Mas o que penso de tudo isto? Continuo a achar coerentemente que Costa faz
bem em dialogar à sua esquerda. Não necessariamente porque acredite ou defenda que
seja possível no contexto atual de fragilidade da situação económica, bem mais
frágil do que a gigantesca campanha de ocultação da maioria o fez crer. É simbólico
que os despedimentos tenham aparecido um dia após as eleições e não por força
dos resultados. É também simbólico que agora se pense que a AutoEuropa pode não
ficar totalmente imune ao escândalo Voslkswagen. É também simbólico que as instituições
internacionais permaneçam pelo menos agnósticas quanto ao futuro económico
imediato do país. Nestas condições, a margem de manobra para uma governação totalmente
à esquerda é muito reduzida. Mas Costa faz bem em dialogar. Por que razão? Porque
pode junto dessas forças políticas e do seu eleitorado ser uma espécie de
porta-voz indireto nas negociações com a maioria, vincando alguns aspetos que a
maioria terá de aceitar se quiser governar pelo menos dois anos. Fazendo-o
Costa mostra inclusivamente a Cavaco que é preciso considerar o peso de 20% de
eleitorado que se identificou com as mensagens do PCP e do Bloco de Esquerda.
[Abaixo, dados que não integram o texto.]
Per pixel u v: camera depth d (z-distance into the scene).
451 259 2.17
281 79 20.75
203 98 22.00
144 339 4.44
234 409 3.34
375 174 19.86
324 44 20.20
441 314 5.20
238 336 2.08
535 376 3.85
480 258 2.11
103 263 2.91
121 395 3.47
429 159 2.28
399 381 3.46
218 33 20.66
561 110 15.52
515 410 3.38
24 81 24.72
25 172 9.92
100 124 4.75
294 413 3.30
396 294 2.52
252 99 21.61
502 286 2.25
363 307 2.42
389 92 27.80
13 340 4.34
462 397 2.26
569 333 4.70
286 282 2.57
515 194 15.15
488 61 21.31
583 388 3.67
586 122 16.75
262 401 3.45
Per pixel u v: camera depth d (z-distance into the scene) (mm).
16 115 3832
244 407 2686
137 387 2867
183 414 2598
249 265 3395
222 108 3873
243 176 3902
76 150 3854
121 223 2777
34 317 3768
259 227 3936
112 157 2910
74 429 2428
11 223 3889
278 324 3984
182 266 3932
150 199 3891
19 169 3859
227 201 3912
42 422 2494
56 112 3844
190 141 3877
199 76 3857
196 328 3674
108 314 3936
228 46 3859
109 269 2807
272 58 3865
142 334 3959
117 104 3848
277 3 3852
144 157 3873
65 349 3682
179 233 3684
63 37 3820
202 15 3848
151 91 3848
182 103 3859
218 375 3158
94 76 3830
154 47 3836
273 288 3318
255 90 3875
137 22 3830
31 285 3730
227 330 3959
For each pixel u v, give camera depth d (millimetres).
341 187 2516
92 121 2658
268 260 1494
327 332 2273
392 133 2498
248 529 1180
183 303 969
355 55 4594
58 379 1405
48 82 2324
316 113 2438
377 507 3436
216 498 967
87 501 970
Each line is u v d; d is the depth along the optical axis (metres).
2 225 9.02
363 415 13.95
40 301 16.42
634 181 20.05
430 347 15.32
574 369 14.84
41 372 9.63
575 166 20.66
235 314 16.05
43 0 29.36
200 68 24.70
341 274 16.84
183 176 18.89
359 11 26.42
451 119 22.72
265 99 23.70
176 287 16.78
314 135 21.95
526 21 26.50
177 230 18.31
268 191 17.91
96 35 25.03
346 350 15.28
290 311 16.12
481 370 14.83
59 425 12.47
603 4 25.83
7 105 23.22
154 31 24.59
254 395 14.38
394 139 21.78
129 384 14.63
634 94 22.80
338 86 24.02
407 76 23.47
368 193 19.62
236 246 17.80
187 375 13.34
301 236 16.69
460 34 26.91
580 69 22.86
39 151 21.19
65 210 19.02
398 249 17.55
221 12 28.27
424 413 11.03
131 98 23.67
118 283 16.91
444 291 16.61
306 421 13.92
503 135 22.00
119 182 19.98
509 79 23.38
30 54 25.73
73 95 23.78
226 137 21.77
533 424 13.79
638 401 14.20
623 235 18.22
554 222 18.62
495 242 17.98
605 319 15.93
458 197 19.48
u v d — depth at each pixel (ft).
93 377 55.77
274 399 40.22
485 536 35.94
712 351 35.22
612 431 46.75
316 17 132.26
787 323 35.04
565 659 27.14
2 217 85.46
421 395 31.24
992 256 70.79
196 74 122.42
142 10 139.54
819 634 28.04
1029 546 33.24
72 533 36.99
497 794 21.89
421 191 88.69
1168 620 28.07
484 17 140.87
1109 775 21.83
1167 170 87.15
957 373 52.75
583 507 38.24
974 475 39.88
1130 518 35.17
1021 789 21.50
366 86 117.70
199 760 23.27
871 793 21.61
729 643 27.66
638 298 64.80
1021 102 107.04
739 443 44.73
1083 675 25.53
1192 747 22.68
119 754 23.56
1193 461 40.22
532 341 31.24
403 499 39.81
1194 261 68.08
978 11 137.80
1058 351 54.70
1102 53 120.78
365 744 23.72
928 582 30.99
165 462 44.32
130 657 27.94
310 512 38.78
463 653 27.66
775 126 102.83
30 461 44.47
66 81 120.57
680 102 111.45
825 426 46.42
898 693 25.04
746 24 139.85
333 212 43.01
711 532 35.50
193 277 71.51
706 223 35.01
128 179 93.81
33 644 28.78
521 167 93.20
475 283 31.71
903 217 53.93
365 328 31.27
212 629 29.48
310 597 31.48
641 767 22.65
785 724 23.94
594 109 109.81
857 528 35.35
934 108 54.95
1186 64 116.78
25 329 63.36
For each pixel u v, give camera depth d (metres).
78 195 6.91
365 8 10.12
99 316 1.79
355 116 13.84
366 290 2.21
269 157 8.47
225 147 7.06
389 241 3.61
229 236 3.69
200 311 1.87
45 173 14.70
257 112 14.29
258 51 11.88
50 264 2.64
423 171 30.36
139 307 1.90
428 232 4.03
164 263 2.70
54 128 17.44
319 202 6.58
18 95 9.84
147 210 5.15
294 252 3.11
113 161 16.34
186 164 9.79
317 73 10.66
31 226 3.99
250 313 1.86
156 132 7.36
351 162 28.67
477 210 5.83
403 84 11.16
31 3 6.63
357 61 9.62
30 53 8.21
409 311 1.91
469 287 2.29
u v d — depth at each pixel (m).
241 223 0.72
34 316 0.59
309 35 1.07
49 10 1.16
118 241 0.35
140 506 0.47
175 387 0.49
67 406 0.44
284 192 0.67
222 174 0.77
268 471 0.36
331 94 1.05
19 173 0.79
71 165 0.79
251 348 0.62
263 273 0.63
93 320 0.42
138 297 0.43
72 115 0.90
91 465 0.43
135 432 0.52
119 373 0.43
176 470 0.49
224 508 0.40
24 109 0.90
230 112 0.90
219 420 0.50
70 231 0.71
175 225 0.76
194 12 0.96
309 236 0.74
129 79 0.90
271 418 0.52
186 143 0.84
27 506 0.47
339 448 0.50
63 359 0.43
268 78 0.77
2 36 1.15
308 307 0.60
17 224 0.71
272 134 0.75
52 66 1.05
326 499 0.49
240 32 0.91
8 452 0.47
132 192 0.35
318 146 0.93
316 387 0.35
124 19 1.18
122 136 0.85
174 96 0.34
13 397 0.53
O caminho é crítico e não isento de riscos. Dois riscos sobrelevam entre os
demais. Primeiro, Costa pode perder o pé internamente. Há muitos paninhos
quentes no PS que trocariam algumas migalhas de acesso aos frutos marginais do
poder pela coerência. É nestas ocasiões que se vê quem efetivamente são e o que
representam as figuras e os figurões. Por exemplo, nunca olharei do mesmo modo
as personalidades que vão refugiar-se no colinho de Belém. Segundo, a maioria
pode habilmente governar de tal modo que se perfile numas próximas eleições a
um ano ou dois como uma força bloqueada na sua autoridade pela esquerda
parlamentar e com isso arrancar para uma maioria absoluta.
As cenas dos próximos capítulos dependerão sobretudo do caráter concreto do
que estará em cima da mesa para negociar, da maioria para a negociação e do PS
para esta última, respaldado ou não pelo diálogo à esquerda. Até lá, uma grande
parte da comunicação social abater-se-á sobre António Costa pressionando-o até à
medula e agitando todos os fantasmas do que os mercados poderão fazer para
vergar a maioria de esquerda parlamentar. As baterias estão já preparadas para
essa ofensiva. Os soldados de ocasião não faltarão. Tal ofensiva valerá muitas
promoções. E até a UGT e o amigo de Ricardo Salgado estão incomodados com a viragem
à esquerda do PS. Mas quanto mais pressionado mais no centro da solução, esse é
que é o paradoxo da derrota eleitoral de António Costa.